红袍道土临死之前,目光怔怔的看着王泽,眸子里充满了不可置信。
“你,你怎么能够控制这把……剑!”
这是那个红袍道土说的最后一句话,然后便猛然闭上双眼。
王泽拔出鱼肠剑,这果然是一把好剑,见血封喉,吹毛立断,不留血痕。
〔只不过,这把剑一般人没有办法控制吗?〕
王泽喃喃想着红袍道土临死的遗言,想半天想不明白,便索性随他去吧!
王泽把寿材铺这边交给警察通知全权负责,自已终于可以脱身,便也奔着谭家别墅而去。
……
……
却说谭家别墅。
蓝天和谭家人在别墅之中等了良久,终于,门铃声再次响起。
蓝天迫不及待去开门,却发现站在门口的根本就不是王泽,而是一个容貌十分出众的女子。
这个女子不是别人,自然就是唐卿卿!
蓝天狐疑的上下打量着唐卿卿。
“你,你找谁?”
虽说唐家和蓝家都是响当当的大户人家。但是蓝家从政,唐家从商,两户人家不在同一系统之内。并且唐家的主产也不在湖阳市。
所以蓝天并不认识唐卿卿,唐卿卿自然也不认识蓝天!
“呃!你好,请问这里有人受伤吗?”唐卿卿声音温柔。
“有,有!是我的女儿!我的女儿筝筝伤的很严重!”蓝天着急忙慌的说道。
唐卿卿自我介绍。
“我姓唐,是王泽叫我来的!”
蓝天一听说眼前的女人正是王泽兄弟派来的,便立刻让唐卿卿进屋,然后带到谭筝的面前。
谭家人看到救兵赶到,一个个心情都是无比的激动。所有人都认为,谭筝这一次总算是得救了!

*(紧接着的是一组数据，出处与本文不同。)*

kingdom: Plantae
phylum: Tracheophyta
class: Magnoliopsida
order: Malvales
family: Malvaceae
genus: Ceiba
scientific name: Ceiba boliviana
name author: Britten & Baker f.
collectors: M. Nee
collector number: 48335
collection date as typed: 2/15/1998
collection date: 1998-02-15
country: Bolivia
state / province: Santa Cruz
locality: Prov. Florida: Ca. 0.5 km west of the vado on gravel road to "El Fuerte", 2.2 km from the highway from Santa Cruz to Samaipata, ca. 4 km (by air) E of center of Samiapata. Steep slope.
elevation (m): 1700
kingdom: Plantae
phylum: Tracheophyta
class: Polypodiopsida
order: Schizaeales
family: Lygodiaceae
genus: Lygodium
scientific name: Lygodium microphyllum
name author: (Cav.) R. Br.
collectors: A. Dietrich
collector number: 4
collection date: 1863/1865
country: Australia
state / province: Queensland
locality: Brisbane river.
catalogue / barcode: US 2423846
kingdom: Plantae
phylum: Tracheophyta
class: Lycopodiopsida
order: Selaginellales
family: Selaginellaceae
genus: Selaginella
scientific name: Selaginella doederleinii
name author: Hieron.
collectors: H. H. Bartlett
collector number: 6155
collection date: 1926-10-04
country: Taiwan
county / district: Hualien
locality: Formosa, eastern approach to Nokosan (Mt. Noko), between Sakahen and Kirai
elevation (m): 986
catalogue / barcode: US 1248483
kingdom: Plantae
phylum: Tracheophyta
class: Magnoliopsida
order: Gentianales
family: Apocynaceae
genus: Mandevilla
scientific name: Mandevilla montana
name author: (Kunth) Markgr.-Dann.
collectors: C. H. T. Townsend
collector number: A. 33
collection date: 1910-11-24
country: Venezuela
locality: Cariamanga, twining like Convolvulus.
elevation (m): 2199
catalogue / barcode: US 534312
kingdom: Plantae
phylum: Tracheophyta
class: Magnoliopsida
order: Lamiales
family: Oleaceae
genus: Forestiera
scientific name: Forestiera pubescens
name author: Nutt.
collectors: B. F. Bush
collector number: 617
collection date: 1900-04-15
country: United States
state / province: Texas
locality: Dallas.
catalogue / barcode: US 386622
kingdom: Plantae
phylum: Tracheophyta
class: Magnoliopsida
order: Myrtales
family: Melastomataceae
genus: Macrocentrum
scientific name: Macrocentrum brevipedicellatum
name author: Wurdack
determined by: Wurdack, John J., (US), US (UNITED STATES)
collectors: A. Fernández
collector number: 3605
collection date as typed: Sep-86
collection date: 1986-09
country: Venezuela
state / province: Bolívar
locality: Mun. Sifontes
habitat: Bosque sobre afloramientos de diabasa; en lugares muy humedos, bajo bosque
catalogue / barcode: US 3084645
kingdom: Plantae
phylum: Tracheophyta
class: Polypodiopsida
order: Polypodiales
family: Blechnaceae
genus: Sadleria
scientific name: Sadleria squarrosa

大家甚至都想知道,唐卿卿这个长得如此美艳,看起来年纪也不大的漂亮姑娘,究竟怎么治病救人?
可是唐卿卿哪里懂得什么治病救人!她只不过是听从王泽的吩咐。
唐卿卿看到谭筝浑身是血的躺在床上。她轻轻点点头,然后回到车子里,取来那个上面还带着一条裂纹的观音瓶,按照王泽的指示,直接把这方观音瓶放在谭筝的胸口处!
“好啦!大功告成!”
唐卿卿两手一拍,眼睛弯成两条月牙,笑的十分灿烂。
可是旁边看着谭家人,此时简直都要疯了!
谭征辉上前一步,指着唐卿卿。
“你这是干什么呢?你会治病吗?弄了半天,你就是把一个破瓶子放到我们家筝筝的身上?”
唐卿卿茫然的点点头。
“对啊!这就够啦!”
“就这?”
谭征辉指着唐卿卿的鼻尖,直接开口大骂。
“你这个小姑娘人长得挺俊,脑瓜有病是吧!
我们让你过来是给我们家筝筝治病的!你把病人当货架子呀!身上放一个破瓶子,就算是治病了?
我看你脑瓜子是有水吧!”
谭良也跟自已的父亲一个德行,说话咄咄逼人。
“是啊!你这个瓶子为什么不卫生?有没有细菌?
还有你,你在哪个医院工作?有没有医师资格证?
像你这么不负责任的医生,你信不信我让你们院长开除你!”
唐卿卿被谭家两个父子怼的哑口无言。
她只是按照王泽的吩咐来办事,唐卿卿死活想象不到,自已竟然会碰到说话如此难听的一对父子!
“我……我……”唐卿卿支支吾吾,不知该怎么解释。